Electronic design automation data

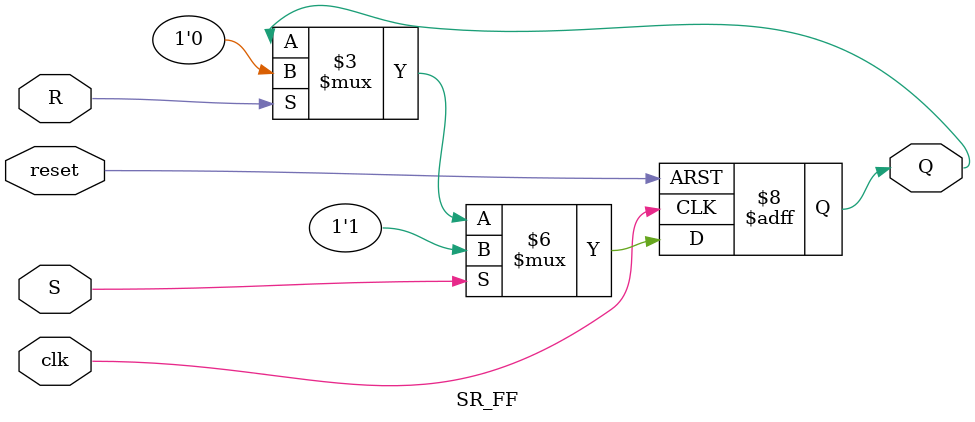
<source format=v>
`timescale 1ns / 1ps

module SR_FF(
    input clk,      // 100MHz clock
    input reset,    // Asynchronous reset with synchronous de-assertion    
    input S,        // SET input for the SR flop
    input R,        // RESET input for the SR flop
    output reg Q    // Output for SR flip flop
    );
    
    // Sequential logic
    always@(posedge clk, posedge reset)
        if (reset)      // If reset
            Q <= 1'b0;  // Q <= 0
        else if (S)     // else if S
            Q <= 1'b1;  // Q <= 1
        else if (R)     // else if R
            Q <= 1'b0;  // R <= 0
        else            // else
            Q <= Q;     // Q <= Q
    
endmodule

</source>
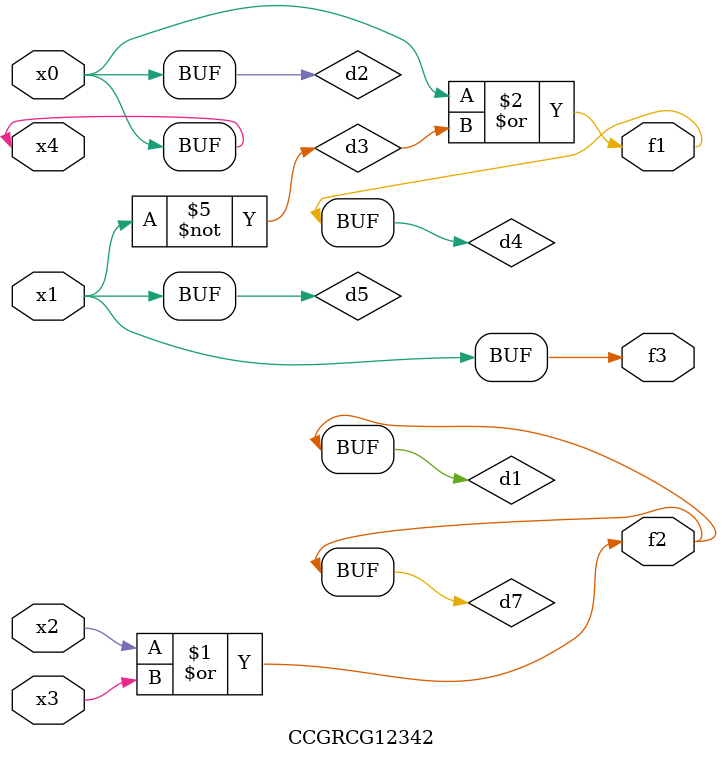
<source format=v>
module CCGRCG12342(
	input x0, x1, x2, x3, x4,
	output f1, f2, f3
);

	wire d1, d2, d3, d4, d5, d6, d7;

	or (d1, x2, x3);
	buf (d2, x0, x4);
	not (d3, x1);
	or (d4, d2, d3);
	not (d5, d3);
	nand (d6, d1, d3);
	or (d7, d1);
	assign f1 = d4;
	assign f2 = d7;
	assign f3 = d5;
endmodule

</source>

# Work request
Return a copy of every line in the records that includes the string "flop".

# Written answer
    input S,        // SET input for the SR flop
    input R,        // RESET input for the SR flop
    output reg Q    // Output for SR flip flop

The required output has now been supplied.